Both parents and children reported the novel therapy to be effective and palatable in this significantly impaired population that is increasingly being treated with polypharmacy. Further trials of the novel therapy program under controlled settings and for extended durations appear warranted. For clinicians, results suggest that some children with ADHD and prominent impairments in mood regulation not meeting full criteria for Bipolar Disorder may be treated effectively without mood stabilizing medications if a tailored psychosocial intervention is used. Therefore, persistent irritability and mood dysregulation after stabilization of ADHD symptoms does not necessarily warrant additional pharmacological treatments. Instead, a psychosocial intervention providing tools for affect recognition and management as well as effective problem solving skills appear to hold promise. Conjoint parent sessions incorporating evidence-based techniques for managing oppositional behaviors along with psychoeducation on the impact of mood on behavior may enhance treatment effects.

Acknowledgments

We would like to thank Dr. Mary Fristad, Dr. John Lochman, and Dr. Charles Cunningham for allowing us to use their programs as models for our therapy intervention for children with severe mood dysregulation. We would also like to thank Dara Babinski for her assistance in drafting this manuscript. This work could not have been completed without their contributions.

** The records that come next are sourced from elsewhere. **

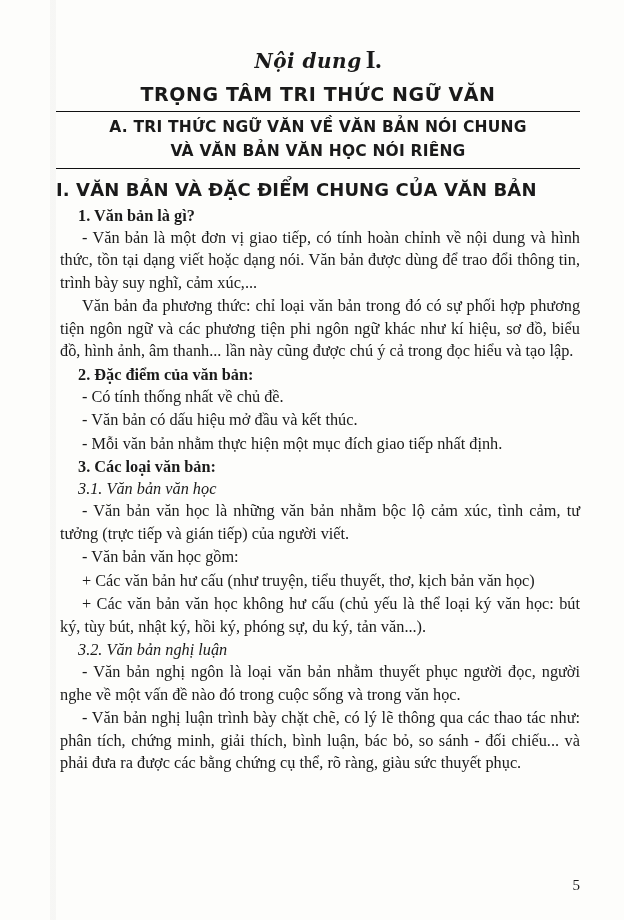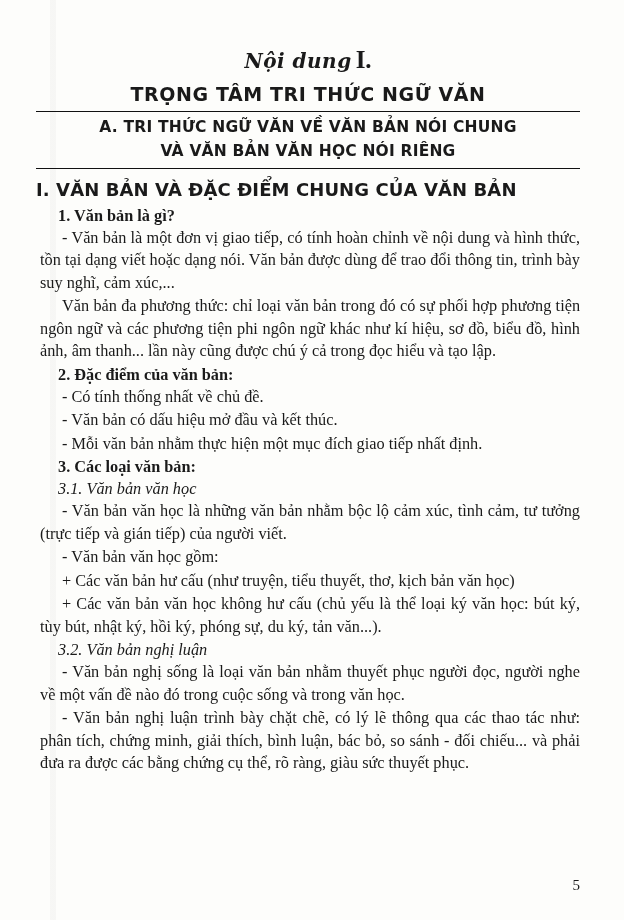--- a/index.html
+++ b/index.html
@@ -11,21 +11,21 @@
     height: 920px;
     background: #fdfdfb;
     font-family: "Liberation Serif", serif;
     color: #1a1a1a;
     position: relative;
     overflow: hidden;
   }
   .page {
     position: absolute;
     inset: 0;
-    padding: 34px 44px 0 36px;
+    padding: 34px 44px 0 56px;
     box-sizing: border-box;
   }
 
   
   .noidung {
     text-align: center;
     font-size: 23px;
     margin: 12px 0 2px 0;
     line-height: 1.1;
   }
@@ -162,19 +162,19 @@
   <p class="indent">
     - <span class="it">Văn bản văn học</span>
     <span>là những văn bản nhằm bộc lộ cảm xúc, tình cảm, tư tưởng (trực tiếp và gián tiếp) của người viết.</span>
   </p>
   <p class="indent it">- Văn bản văn học gồm:</p>
   <p class="indent">+ Các văn bản hư cấu (như truyện, tiểu thuyết, thơ, kịch bản văn học)</p>
   <p class="indent">+ Các văn bản văn học không hư cấu (chủ yếu là thể loại ký văn học: bút ký, tùy bút, nhật ký, hồi ký, phóng sự, du ký, tản văn...).</p>
 
   <div class="h4">3.2. Văn bản nghị luận</div>
   <p class="indent">
-    - <span class="it">Văn bản nghị sống</span>
+    - <span class="it">Văn bản nghị ngôn</span>
     <span>là loại văn bản nhằm thuyết phục người đọc, người nghe về một vấn đề nào đó trong cuộc sống và trong văn học.</span>
   </p>
   <p class="indent">- Văn bản nghị luận trình bày chặt chẽ, có lý lẽ thông qua các thao tác như: phân tích, chứng minh, giải thích, bình luận, bác bỏ, so sánh - đối chiếu... và phải đưa ra được các bằng chứng cụ thể, rõ ràng, giàu sức thuyết phục.</p>
 
   <div class="pagenum">5</div>
 </div>
 
 </body></html>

Funding: The author(s) disclosed receipt of the following financial support for the research, authorship, and/or publication of this article: All funding for this study was provided by a grant to Dr. Waxmonsky from the National Institutes of Mental Health (NIMH; MH080791; PI: Waxmonsky). In the past 3 years, Dr. Waxmonsky has received research funding from NIMH, Shire Pharmaceuticals, and Eli Lilly and served on the speaker's board for Novartis and the advisory board for Noven Pharmaceuticals. Dr. Waschbusch has received research support from Eli Lilly and Shire whereas Dr. Pelham and Dr. Fabiano have received research support from the Institute of Education Sciences and NIMH. Dr. Pelham has served on the advisory board for Noven Pharmaceuticals. The other authors have no conflicts to report.

Footnotes

This study was completed at the University of Buffalo Center for Children and Families (CCF). Dr. Waxmonsky, Dr. Akinnusi, and Dr. Haak were with the Department of Psychiatry, Dr. Pelham with the Department of Pediatrics and Psychology, Dr. Waschbusch with the Department of Pediatrics, Dr. Fabiano and Mrs. Pariseau are with the Department of Counseling, School and Educational Psychology, Dr. Wymbs with the Department of Psychology, and Mr. Belin worked directly for the CCF. Since completion of the study, Dr. Waxmonsky, Dr. Waschbusch, Dr. Babocsai, and Dr. Pelham along with Mr. Belin have relocated to Florida International University (FIU) whereas Mrs. Wymbs has moved to the University of Washington.

Declaration of Conflicting Interests: The author(s) declared no potential conflicts of interest with respect to the research, authorship, and/or publication of this article.